Text extract:
Strengthening Supply Chain Resilience Amid Rising Costs
- Kelsea Ansfield
- Oct 10
- 3 min read

At Gain Consulting, we empower businesses to thrive in the face of supply chain challenges by leveraging expert insights and innovative strategies. The 2025 State of Logistics Report, unveiled by the Council of Supply Chain Management Professionals (CSCMP) in partnership with Penske Logistics and Kearney at the recent EDGE Supply Chain Conference, highlights a sector grappling with a $2.58 trillion spend in 2024—a 5.4% increase from 2023, accounting for 8.8% of U.S. GDP.
Presented on October 7, 2025, in Oxon Hill, Md., the report underscores the resilience of consumers and businesses amid a slowing economy, urging logistics leaders to prioritize adaptability. Here’s how these trends impact your operations and how we can guide you forward.
Navigating a Challenging Landscape
The report reveals an industry navigating "through the fog" of economic uncertainty, with U.S. growth projected to fall below last year’s pace yet avoiding a recession. Consumers continue spending despite weak sentiment, driving freight demand. Key insights include:
Rising Costs and Flattish Rates: Total logistics expenditures hit $2.58 trillion, up 5.4% year-over-year, while motor carrier spending declined 0.7%, signaling a market "shaking out" where carriers face rising costs and stagnant rates.

Stored data:
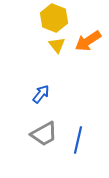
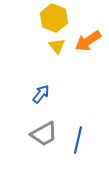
yellow triangle: moved 1 px down
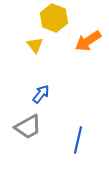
yellow triangle: moved 22 px left, 1 px up
gray trapezoid: moved 16 px left, 7 px up
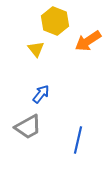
yellow hexagon: moved 1 px right, 3 px down
yellow triangle: moved 1 px right, 4 px down
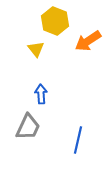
blue arrow: rotated 42 degrees counterclockwise
gray trapezoid: rotated 36 degrees counterclockwise
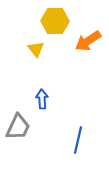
yellow hexagon: rotated 20 degrees counterclockwise
blue arrow: moved 1 px right, 5 px down
gray trapezoid: moved 10 px left
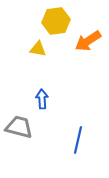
yellow hexagon: moved 1 px right; rotated 8 degrees counterclockwise
yellow triangle: moved 2 px right; rotated 42 degrees counterclockwise
gray trapezoid: moved 1 px right; rotated 100 degrees counterclockwise
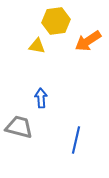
yellow triangle: moved 1 px left, 3 px up
blue arrow: moved 1 px left, 1 px up
blue line: moved 2 px left
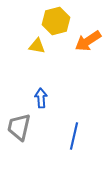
yellow hexagon: rotated 8 degrees counterclockwise
gray trapezoid: rotated 92 degrees counterclockwise
blue line: moved 2 px left, 4 px up
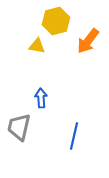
orange arrow: rotated 20 degrees counterclockwise
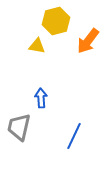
blue line: rotated 12 degrees clockwise
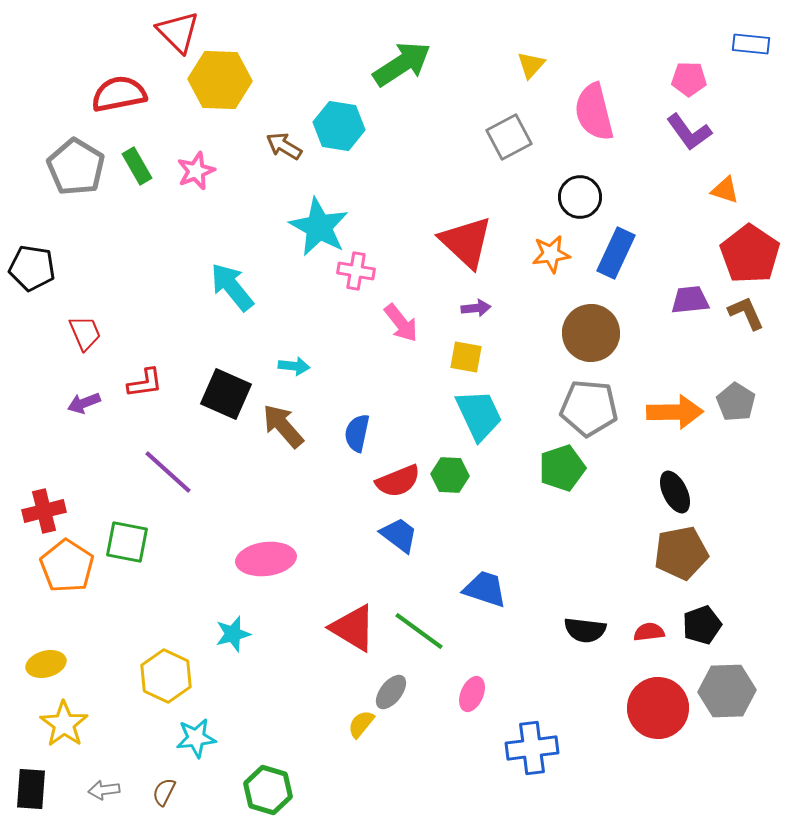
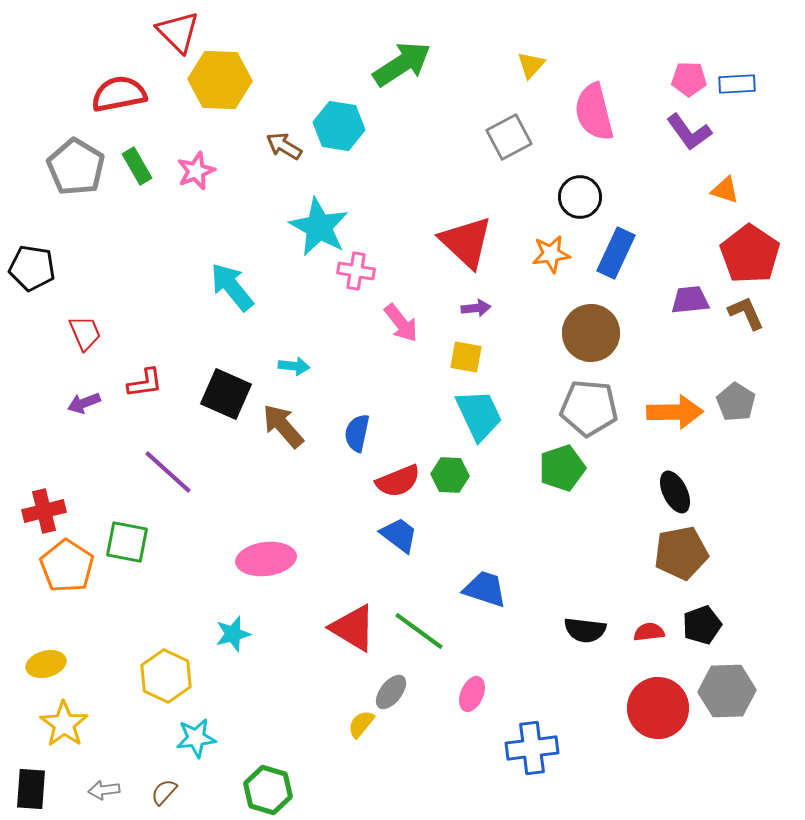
blue rectangle at (751, 44): moved 14 px left, 40 px down; rotated 9 degrees counterclockwise
brown semicircle at (164, 792): rotated 16 degrees clockwise
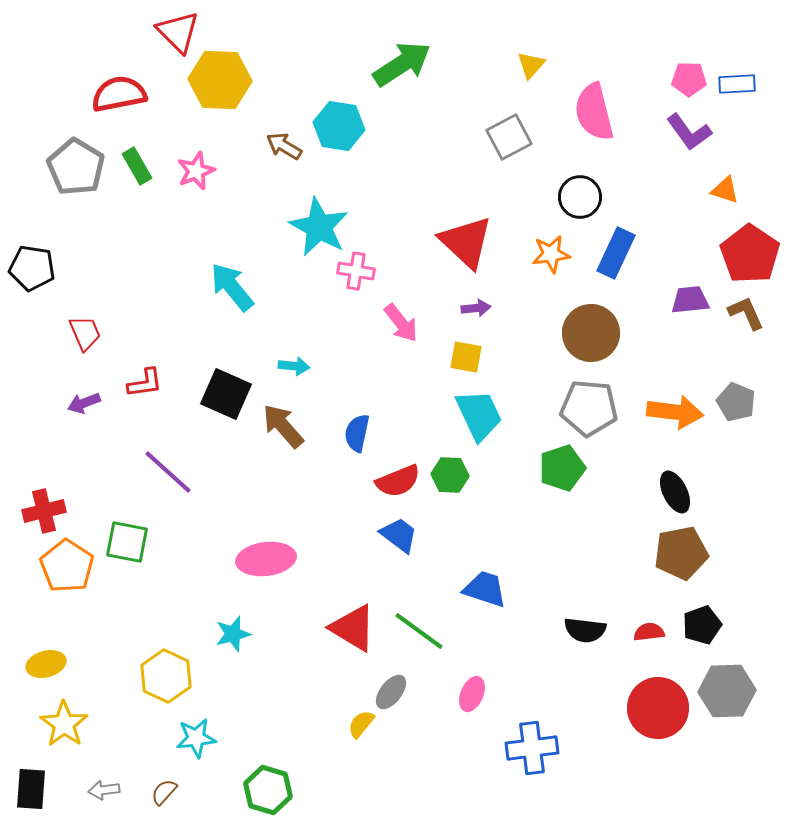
gray pentagon at (736, 402): rotated 9 degrees counterclockwise
orange arrow at (675, 412): rotated 8 degrees clockwise
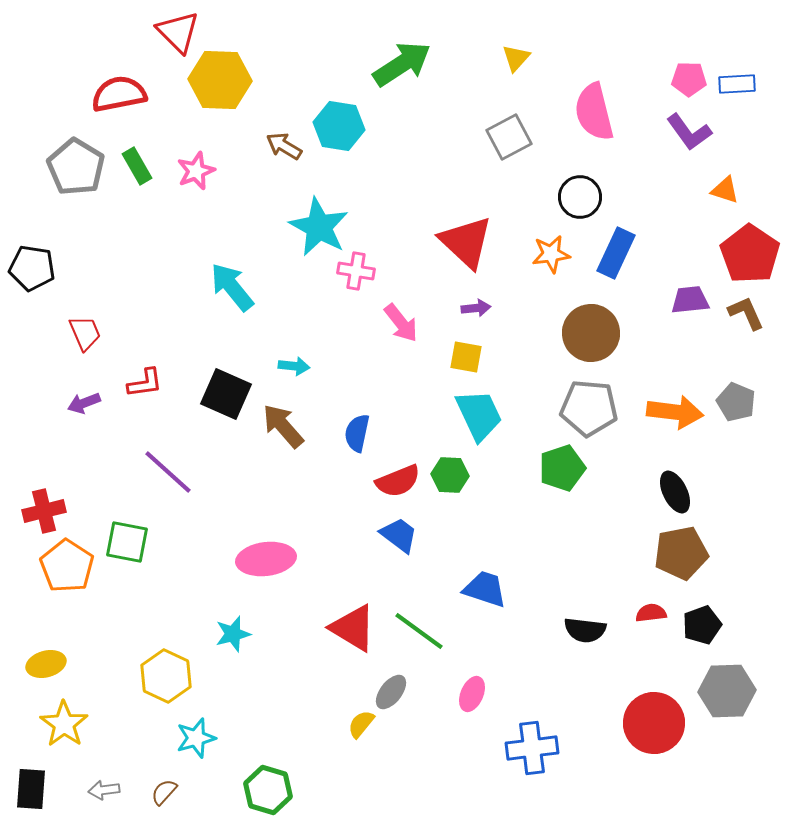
yellow triangle at (531, 65): moved 15 px left, 7 px up
red semicircle at (649, 632): moved 2 px right, 19 px up
red circle at (658, 708): moved 4 px left, 15 px down
cyan star at (196, 738): rotated 9 degrees counterclockwise
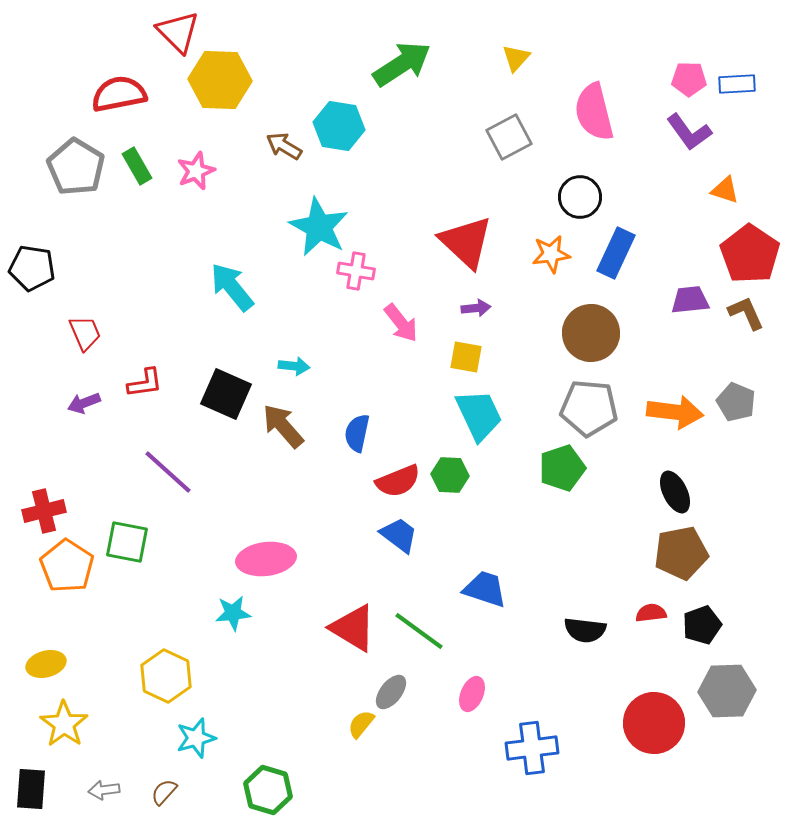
cyan star at (233, 634): moved 21 px up; rotated 9 degrees clockwise
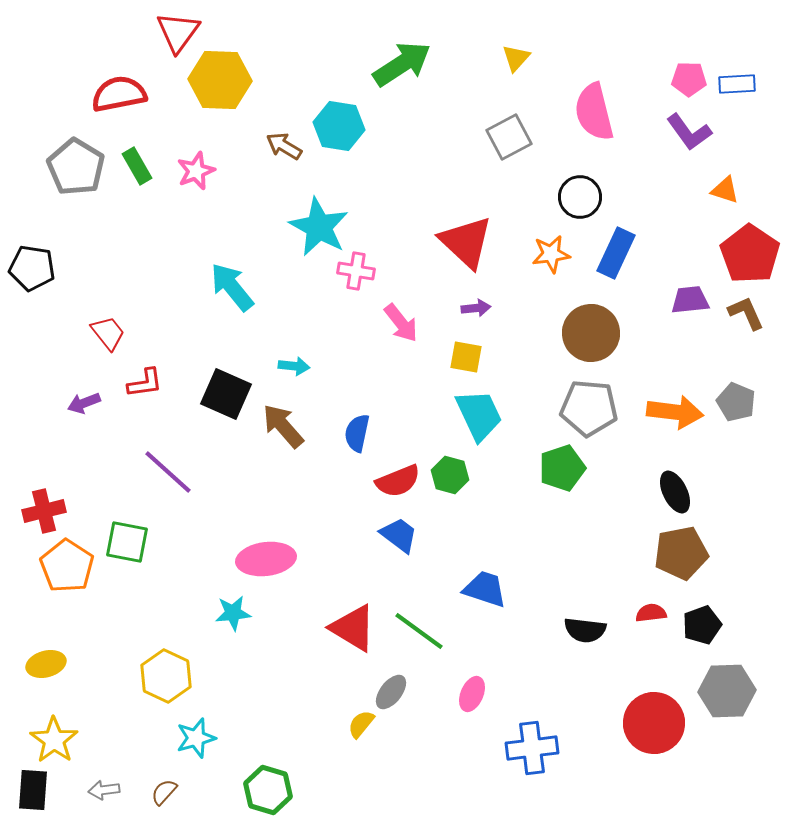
red triangle at (178, 32): rotated 21 degrees clockwise
red trapezoid at (85, 333): moved 23 px right; rotated 15 degrees counterclockwise
green hexagon at (450, 475): rotated 12 degrees clockwise
yellow star at (64, 724): moved 10 px left, 16 px down
black rectangle at (31, 789): moved 2 px right, 1 px down
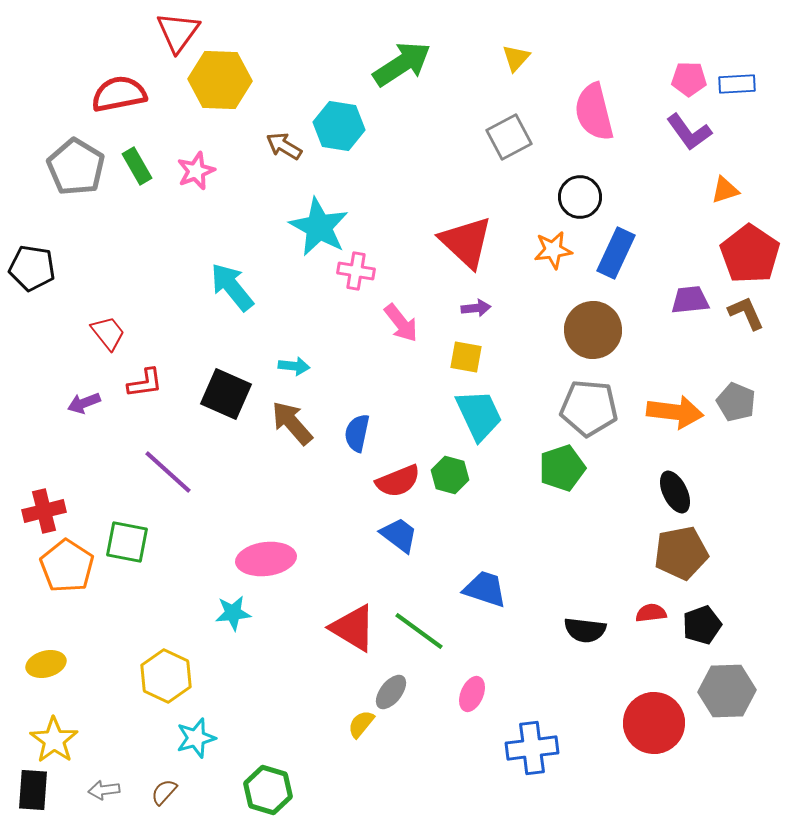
orange triangle at (725, 190): rotated 36 degrees counterclockwise
orange star at (551, 254): moved 2 px right, 4 px up
brown circle at (591, 333): moved 2 px right, 3 px up
brown arrow at (283, 426): moved 9 px right, 3 px up
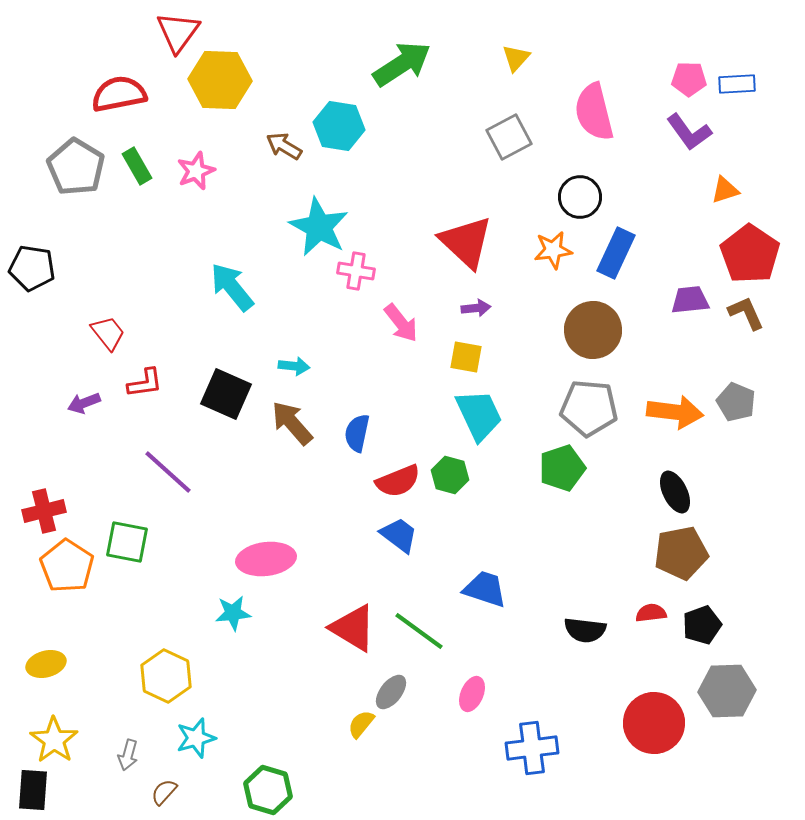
gray arrow at (104, 790): moved 24 px right, 35 px up; rotated 68 degrees counterclockwise
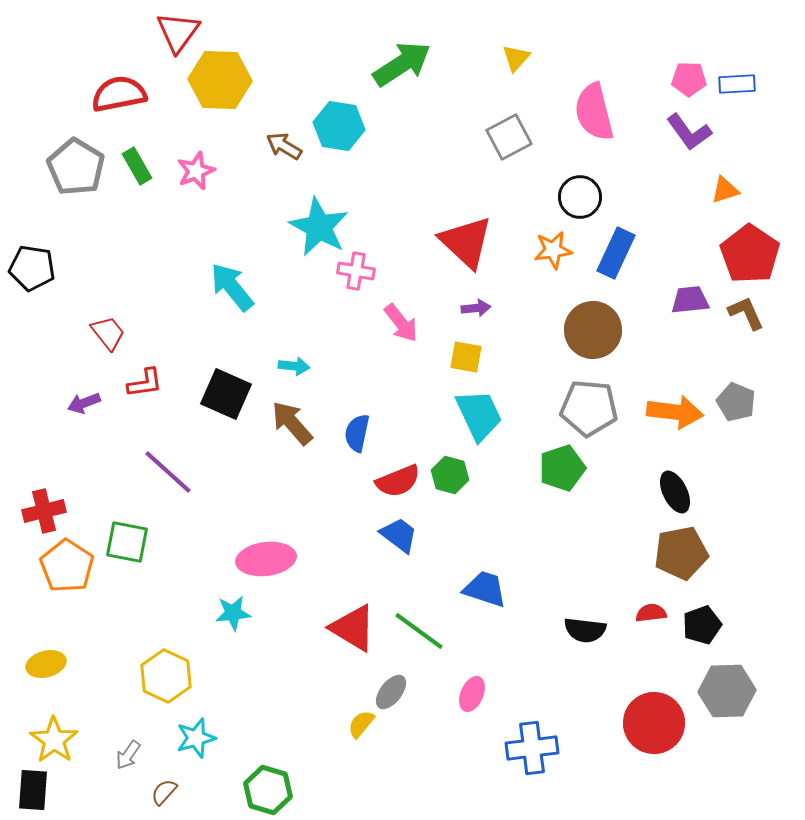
gray arrow at (128, 755): rotated 20 degrees clockwise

Task brief: Print the part of the supply chain text from "Navigating a Challenging" to "and stagnant rates.". The lines are material kept apart from the text.

Completed task:
Navigating a Challenging Landscape
The report reveals an industry navigating "through the fog" of economic uncertainty, with U.S. growth projected to fall below last year’s pace yet avoiding a recession. Consumers continue spending despite weak sentiment, driving freight demand. Key insights include:
Rising Costs and Flattish Rates: Total logistics expenditures hit $2.58 trillion, up 5.4% year-over-year, while motor carrier spending declined 0.7%, signaling a market "shaking out" where carriers face rising costs and stagnant rates.